Exercice court ▸ D'après l'entretien sur la réforme du droit du travail, en quelle année le Code du travail a-t-il été simplifié ?

Extrait choisi ▸
------------

Comprendre pour Entreprendre : Comment expliquez-vous les difficultés à faire adopter le projet de loi travail ?
Lise Casaux-Labrunée : La réforme du droit du travail en cours est partie d’une observation juste, sa trop grande complexité. Bien que le Code du travail ait été simplifié en 2008, il demeure trop touffu. L'intention était également bonne : le simplifier pour le rendre plus lisible. Le rapport Badinter-Lyon-Caen paru pendant l’été 2015 avait cependant franchi un pas de plus en présentant cette complexité comme un frein à l’embauche, mais cela n’a jamais été démontré. Les employeurs, si le besoin d’embaucher est là, s’ils ont un carnet de commande et des moyens suffisants, embauchent et gèrent cette complexité qui n’est pas propre au droit du travail. Tous les droits sont compliqués : droit fiscal, droit des affaires,… Les difficultés à faire adopter ce projet de loi sont, à mon sens, surtout liées à un manque de méthode et à un processus de réforme particulièrement hésitant.
Qu’aurait-il fallu faire pour rendre les choses plus lisibles ?
Il aurait déjà fallu que le gouvernement montre l’exemple, qu’il respecte lui-même le Code du travail en consultant suffisamment les partenaires sociaux en début du processus ainsi que l’imposent les premiers articles du Code ! Il aurait fallu ensuite une réforme plus lisible dans son contenu. Celle qui est proposée est loin d’être un modèle de simplicité. Elle ne fait qu’ajouter de la complexité à la complexité, en faisant perdre toute crédibilité à l’intention de réforme initiale. Il aurait fallu aussi faire plus de pédagogie pour expliquer en quoi cette réforme était nécessaire, quels en étaient les enjeux et les grandes lignes directrices. Au lieu de cela, chacun y est allé de son commentaire ou de sa réaction sur tel ou tel point de réforme, sans vision d’ensemble.

------------

Extrait de données ▸
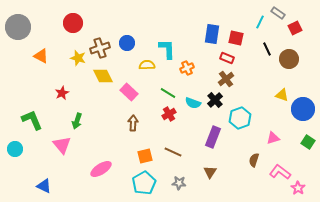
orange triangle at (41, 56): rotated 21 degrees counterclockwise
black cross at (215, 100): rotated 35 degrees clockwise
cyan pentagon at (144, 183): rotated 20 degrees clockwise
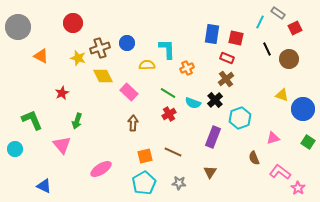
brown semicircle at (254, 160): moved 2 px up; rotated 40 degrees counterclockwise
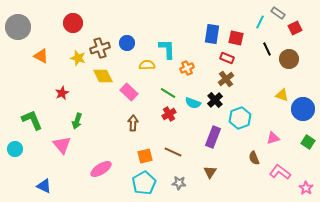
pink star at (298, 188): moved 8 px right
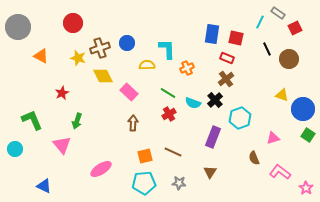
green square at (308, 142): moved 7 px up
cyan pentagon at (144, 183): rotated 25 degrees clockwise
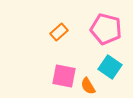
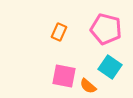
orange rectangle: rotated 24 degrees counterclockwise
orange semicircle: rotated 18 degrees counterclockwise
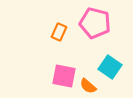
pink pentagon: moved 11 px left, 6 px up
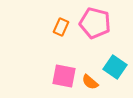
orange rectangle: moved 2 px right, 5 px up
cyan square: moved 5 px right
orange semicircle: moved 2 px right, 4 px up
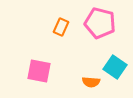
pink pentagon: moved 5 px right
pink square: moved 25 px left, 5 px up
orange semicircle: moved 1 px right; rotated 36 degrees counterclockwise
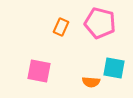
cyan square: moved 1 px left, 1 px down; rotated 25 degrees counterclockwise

------------

Résultat ▸ En 2008.